> What to work on
Print, please, the line that contains "- date_published: 2024-05-06T22:12:58.167679+00:00" and each line after it to the end of the entries, unchanged and with nothing else.

(Stored entries)
* * *

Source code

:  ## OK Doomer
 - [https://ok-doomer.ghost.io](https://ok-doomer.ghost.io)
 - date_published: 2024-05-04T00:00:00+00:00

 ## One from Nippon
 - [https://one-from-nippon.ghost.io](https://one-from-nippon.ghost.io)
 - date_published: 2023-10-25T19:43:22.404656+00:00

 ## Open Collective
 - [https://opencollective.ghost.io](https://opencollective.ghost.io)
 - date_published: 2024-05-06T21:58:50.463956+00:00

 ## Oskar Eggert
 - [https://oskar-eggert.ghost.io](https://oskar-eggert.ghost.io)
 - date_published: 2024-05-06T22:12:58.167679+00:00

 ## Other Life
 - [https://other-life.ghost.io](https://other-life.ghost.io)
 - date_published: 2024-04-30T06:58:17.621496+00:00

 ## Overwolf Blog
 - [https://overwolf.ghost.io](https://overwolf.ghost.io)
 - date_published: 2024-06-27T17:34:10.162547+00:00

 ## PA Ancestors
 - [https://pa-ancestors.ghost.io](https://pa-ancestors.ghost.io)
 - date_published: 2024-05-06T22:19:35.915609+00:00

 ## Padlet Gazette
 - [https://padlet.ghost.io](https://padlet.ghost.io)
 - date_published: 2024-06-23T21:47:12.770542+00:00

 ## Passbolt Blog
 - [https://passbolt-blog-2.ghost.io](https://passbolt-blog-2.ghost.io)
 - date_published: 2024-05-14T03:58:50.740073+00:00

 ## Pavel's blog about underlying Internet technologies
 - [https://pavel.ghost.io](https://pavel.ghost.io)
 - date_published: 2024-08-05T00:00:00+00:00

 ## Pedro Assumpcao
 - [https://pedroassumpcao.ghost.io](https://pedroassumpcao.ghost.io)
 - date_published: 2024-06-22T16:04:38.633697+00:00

* * *

> Solved exercise
 - date_published: 2024-05-06T22:12:58.167679+00:00

 ## Other Life
 - [https://other-life.ghost.io](https://other-life.ghost.io)
 - date_published: 2024-04-30T06:58:17.621496+00:00

 ## Overwolf Blog
 - [https://overwolf.ghost.io](https://overwolf.ghost.io)
 - date_published: 2024-06-27T17:34:10.162547+00:00

 ## PA Ancestors
 - [https://pa-ancestors.ghost.io](https://pa-ancestors.ghost.io)
 - date_published: 2024-05-06T22:19:35.915609+00:00

 ## Padlet Gazette
 - [https://padlet.ghost.io](https://padlet.ghost.io)
 - date_published: 2024-06-23T21:47:12.770542+00:00

 ## Passbolt Blog
 - [https://passbolt-blog-2.ghost.io](https://passbolt-blog-2.ghost.io)
 - date_published: 2024-05-14T03:58:50.740073+00:00

 ## Pavel's blog about underlying Internet technologies
 - [https://pavel.ghost.io](https://pavel.ghost.io)
 - date_published: 2024-08-05T00:00:00+00:00

 ## Pedro Assumpcao
 - [https://pedroassumpcao.ghost.io](https://pedroassumpcao.ghost.io)
 - date_published: 2024-06-22T16:04:38.633697+00:00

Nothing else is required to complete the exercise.